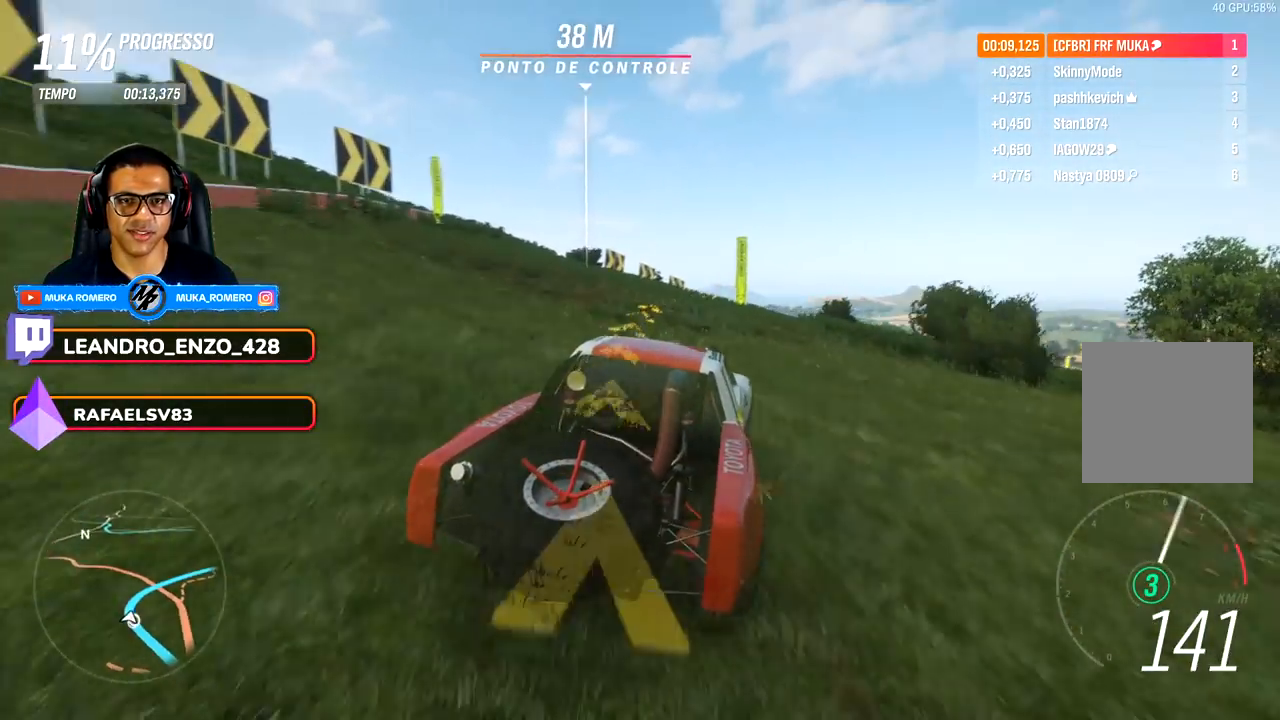
{"buttons": ["R2"], "left_stick": "down-left", "right_stick": "center", "events": [[33, "left_stick", "center"], [317, "left_stick", "down-left"]]}
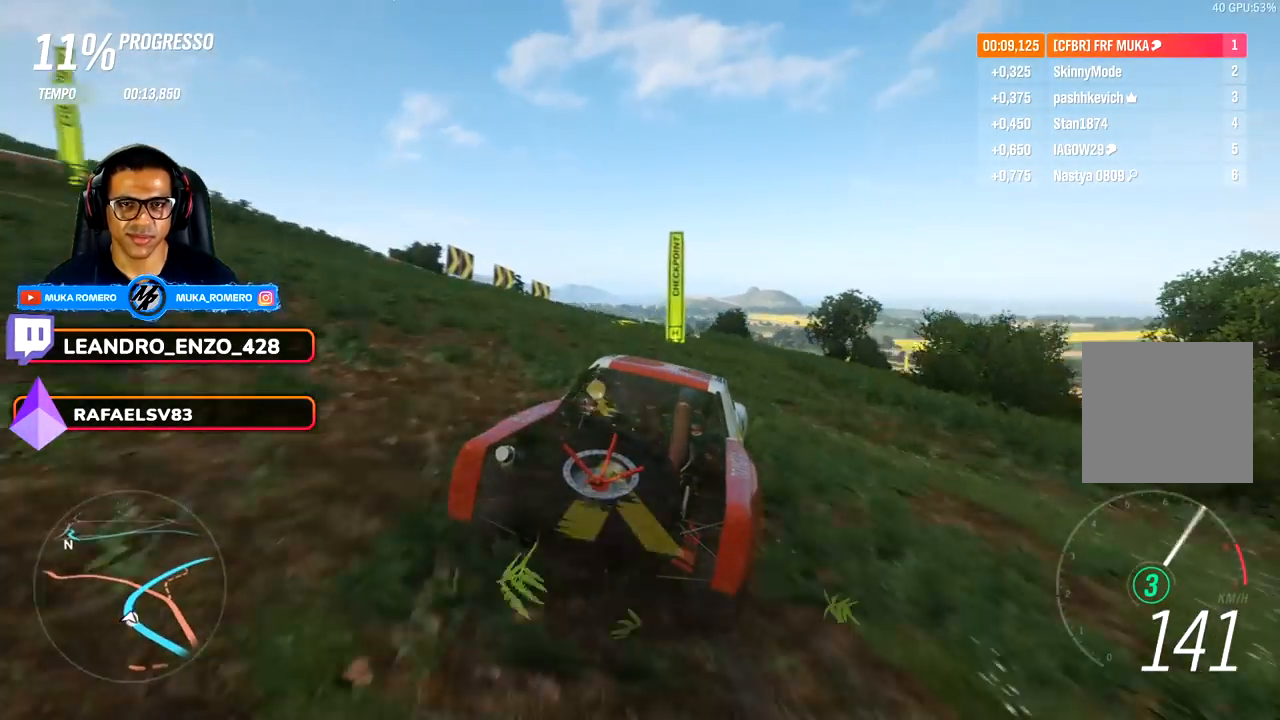
{"buttons": ["R2"], "left_stick": "left", "right_stick": "center", "events": [[17, "left_stick", "center"], [383, "left_stick", "left"]]}
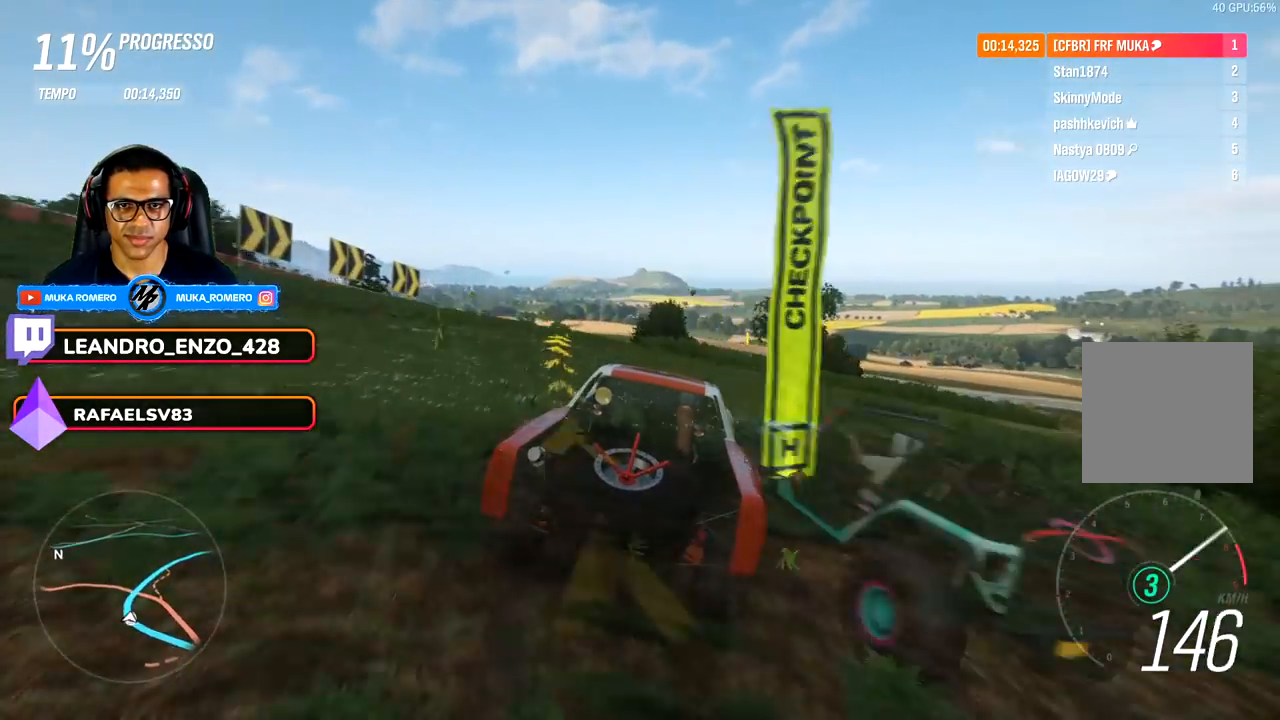
{"buttons": ["R2"], "left_stick": "center", "right_stick": "center", "events": [[33, "left_stick", "center"], [267, "left_stick", "down-left"], [383, "left_stick", "center"]]}
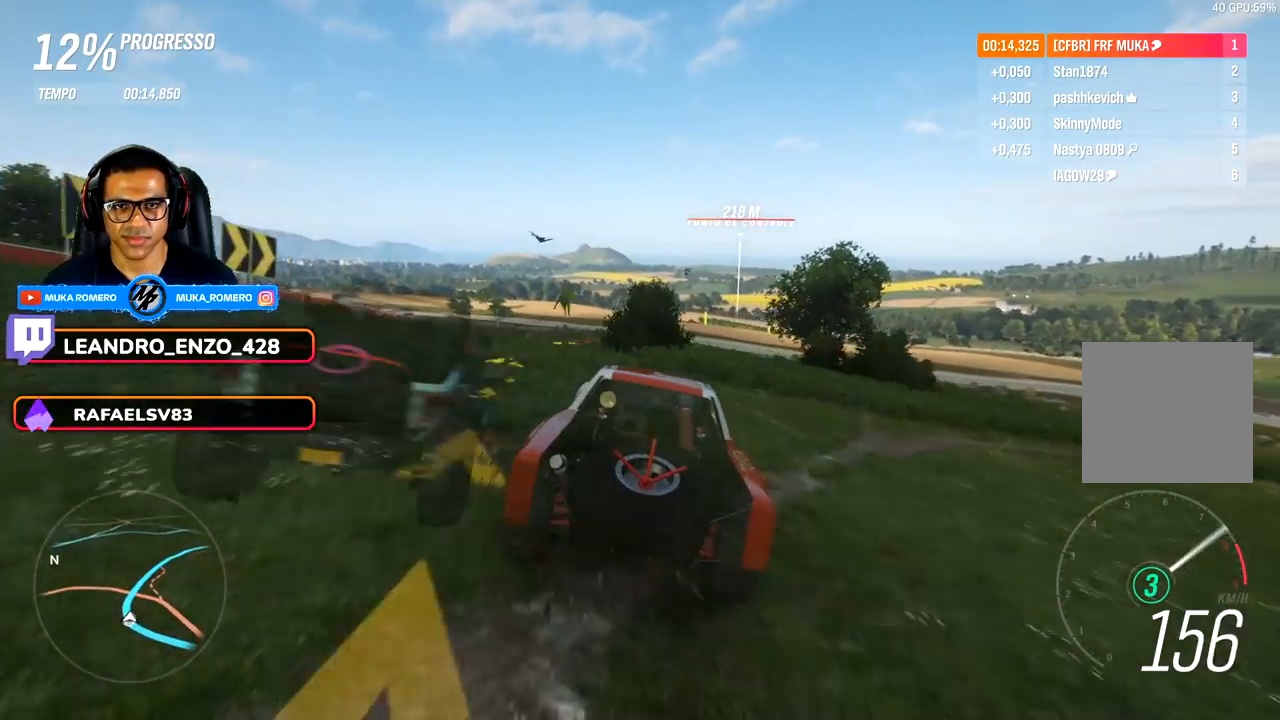
{"buttons": ["R2"], "left_stick": "center", "right_stick": "center", "events": []}
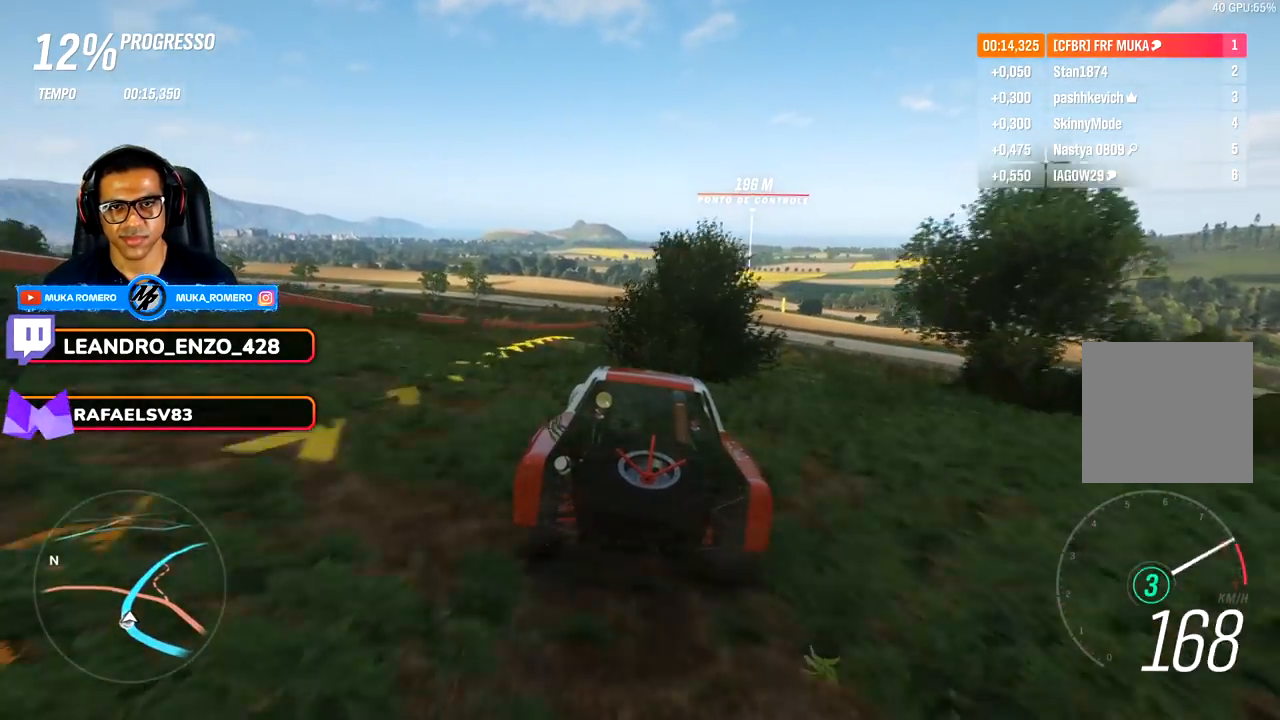
{"buttons": ["R2"], "left_stick": "center", "right_stick": "center", "events": [[33, "A", "down"], [33, "B", "down"], [50, "left_stick", "right"], [133, "A", "up"], [133, "B", "up"], [383, "left_stick", "center"]]}
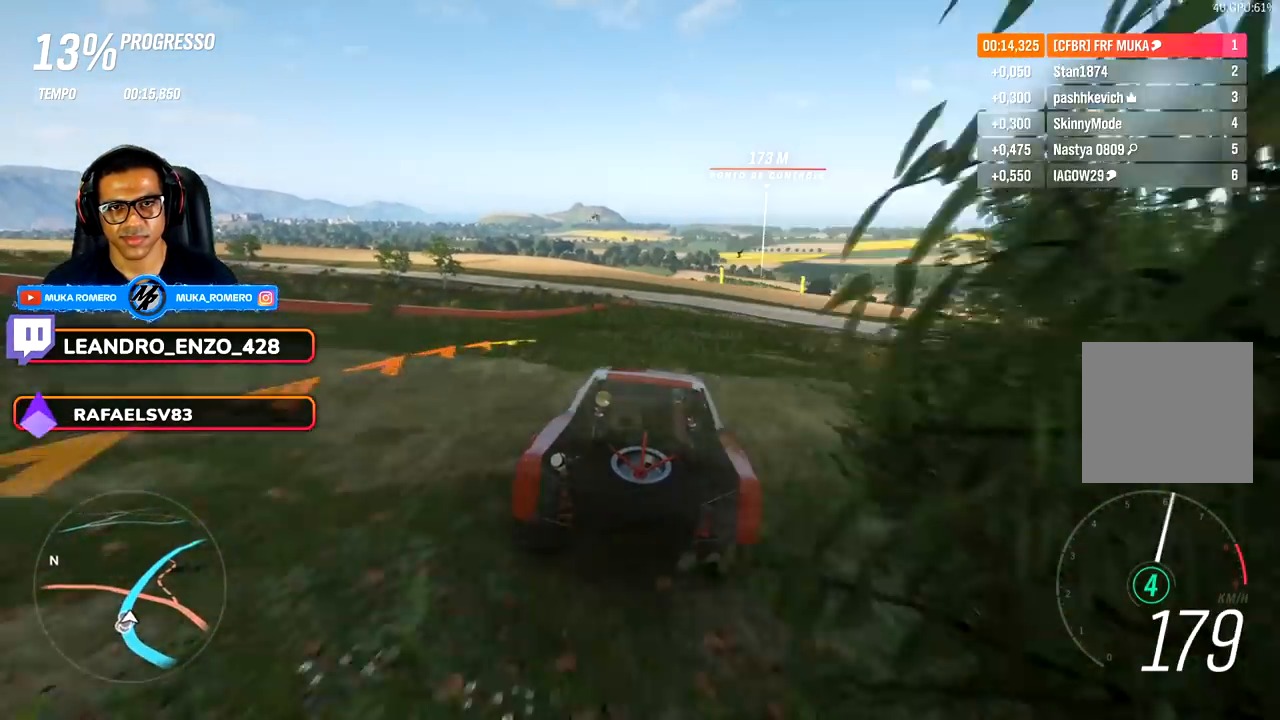
{"buttons": ["R2"], "left_stick": "center", "right_stick": "center", "events": [[67, "left_stick", "right"], [267, "left_stick", "center"]]}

EXERCISE REQUIREMENTS - Return all records verbatim and drop the pictures.

ANSWER FOR THIS EXERCISE -
{"buttons": ["R2"], "left_stick": "down-left", "right_stick": "center", "events": [[33, "left_stick", "center"], [317, "left_stick", "down-left"]]}
{"buttons": ["R2"], "left_stick": "left", "right_stick": "center", "events": [[17, "left_stick", "center"], [383, "left_stick", "left"]]}
{"buttons": ["R2"], "left_stick": "center", "right_stick": "center", "events": [[33, "left_stick", "center"], [267, "left_stick", "down-left"], [383, "left_stick", "center"]]}
{"buttons": ["R2"], "left_stick": "center", "right_stick": "center", "events": []}
{"buttons": ["R2"], "left_stick": "center", "right_stick": "center", "events": [[33, "A", "down"], [33, "B", "down"], [50, "left_stick", "right"], [133, "A", "up"], [133, "B", "up"], [383, "left_stick", "center"]]}
{"buttons": ["R2"], "left_stick": "center", "right_stick": "center", "events": [[67, "left_stick", "right"], [267, "left_stick", "center"]]}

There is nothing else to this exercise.